Now in my mid-30's, I feel far removed from those lonely, confused, unlucky-in-love teen years. After spending some time with the brand-new Garbage album, Strange Little Birds, I found myself thrown back to the mid-90s when the first Garbage record came out, because it has a similar tone and subject matter. I started thinking, "Maybe I'm not so far removed from all those old feelings that I've just pushed down into the deep pit of my gut so I could get on with my adult life." The lyrical content and musical arrangements on this record unlocked a lot of the old baggage of being young, naïve and unsure who I was and where I was headed. Good times, right?

The album opens with the very moody, creepy-sounding track, "Sometimes." It really sets the tone for what feelings you're in for when listening to this album in its entirety. As the music was starting, I felt like I just opened the lock to Shirley Manson's diary and started reading a very personal secret about every boy she's ever liked and every emotion and insecurity attached to it.

The second track, "Empty" — the first song we've been playing on air from Strange Little Birds — is also the highlight of the record for me; at least as a song that can really stand on its own outside the entire album.

Inner thoughts, pain, secrets, desires, the lies we tell, all that represents who we are on the inside and too afraid to share with others — the exact feelings I felt HARD as a teenager — are writ large throughout this album. The track "Blackout" is so relatable as far the lengths we go to hide our true feelings and put up a front. Shirley Manson sings, "Get out your head, try to not to think / Be cool, be calm, be fake. / Dumb yourself down, numb yourself out / Fake it till you make it, make the world black out." Um, yes.

I recommend listening to Strange Little Birds start to finish: The eeriness of the opening, and the emotional rollercoaster that follows throughout the majority of the record, will eventually resolve into what feels like an emotional ability to move forward. Get ready to dig up some old feels and feel them!

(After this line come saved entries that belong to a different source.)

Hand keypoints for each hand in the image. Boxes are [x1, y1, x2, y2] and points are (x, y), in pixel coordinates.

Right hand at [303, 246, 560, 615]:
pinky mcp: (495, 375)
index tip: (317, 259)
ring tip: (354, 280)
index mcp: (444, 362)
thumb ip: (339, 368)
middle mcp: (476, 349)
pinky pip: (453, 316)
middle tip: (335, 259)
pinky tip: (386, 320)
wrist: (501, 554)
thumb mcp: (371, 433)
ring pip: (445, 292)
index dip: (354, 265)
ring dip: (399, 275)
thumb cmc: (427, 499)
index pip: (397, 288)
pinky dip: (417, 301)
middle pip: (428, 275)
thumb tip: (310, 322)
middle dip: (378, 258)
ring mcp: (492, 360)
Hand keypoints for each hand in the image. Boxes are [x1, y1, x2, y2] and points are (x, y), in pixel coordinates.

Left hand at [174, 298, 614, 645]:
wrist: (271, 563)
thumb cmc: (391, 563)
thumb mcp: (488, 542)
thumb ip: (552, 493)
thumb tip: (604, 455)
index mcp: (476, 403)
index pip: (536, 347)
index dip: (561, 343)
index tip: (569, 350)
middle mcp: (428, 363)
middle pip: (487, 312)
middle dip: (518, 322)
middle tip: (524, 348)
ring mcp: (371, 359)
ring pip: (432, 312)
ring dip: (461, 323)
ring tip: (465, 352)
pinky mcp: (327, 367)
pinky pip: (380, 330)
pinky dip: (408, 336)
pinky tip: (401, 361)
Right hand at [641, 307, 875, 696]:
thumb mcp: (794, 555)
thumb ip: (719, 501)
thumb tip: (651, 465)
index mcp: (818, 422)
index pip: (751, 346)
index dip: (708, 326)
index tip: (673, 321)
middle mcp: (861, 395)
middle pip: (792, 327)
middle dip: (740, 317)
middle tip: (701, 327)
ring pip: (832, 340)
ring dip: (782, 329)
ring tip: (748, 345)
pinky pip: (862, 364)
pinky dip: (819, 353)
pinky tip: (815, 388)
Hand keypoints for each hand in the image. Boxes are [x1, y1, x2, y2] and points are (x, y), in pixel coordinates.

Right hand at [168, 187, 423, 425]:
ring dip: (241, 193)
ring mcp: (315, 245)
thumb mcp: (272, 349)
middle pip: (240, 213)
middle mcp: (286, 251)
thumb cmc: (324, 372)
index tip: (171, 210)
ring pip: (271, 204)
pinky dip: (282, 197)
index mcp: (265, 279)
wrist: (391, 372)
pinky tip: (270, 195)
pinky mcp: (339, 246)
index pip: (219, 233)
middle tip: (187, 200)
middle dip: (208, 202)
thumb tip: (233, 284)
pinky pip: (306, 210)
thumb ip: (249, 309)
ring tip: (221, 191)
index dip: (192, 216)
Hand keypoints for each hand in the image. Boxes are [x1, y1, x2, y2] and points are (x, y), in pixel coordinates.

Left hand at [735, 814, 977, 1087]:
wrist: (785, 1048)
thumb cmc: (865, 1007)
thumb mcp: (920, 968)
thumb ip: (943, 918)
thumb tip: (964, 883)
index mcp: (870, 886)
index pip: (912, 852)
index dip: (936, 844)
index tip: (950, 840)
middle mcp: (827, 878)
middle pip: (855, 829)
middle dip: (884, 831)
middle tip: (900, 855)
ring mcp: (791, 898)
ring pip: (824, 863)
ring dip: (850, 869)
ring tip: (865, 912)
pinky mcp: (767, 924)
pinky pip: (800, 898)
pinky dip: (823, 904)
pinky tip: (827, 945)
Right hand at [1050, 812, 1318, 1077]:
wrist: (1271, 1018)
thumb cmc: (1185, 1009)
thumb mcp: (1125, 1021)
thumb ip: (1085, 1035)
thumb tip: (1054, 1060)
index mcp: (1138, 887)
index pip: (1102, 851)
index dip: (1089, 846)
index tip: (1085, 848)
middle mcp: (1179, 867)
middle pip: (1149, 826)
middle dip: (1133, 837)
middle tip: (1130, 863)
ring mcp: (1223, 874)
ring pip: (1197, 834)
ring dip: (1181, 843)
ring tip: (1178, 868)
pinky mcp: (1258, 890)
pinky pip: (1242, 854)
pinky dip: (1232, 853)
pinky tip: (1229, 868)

Butch Vig, one of the best producers of his generation, has kept the band Garbage intact after all this time, which is an impressive feat. I can't think of too many '90s alternative bands that, 20 years later, still feature the same lineup. Shirley Manson, Butch Vig, Duke Erikson and Steve Marker continue to create together and to deliver to their fans, and in this case, the new album Strange Little Birds does exactly that.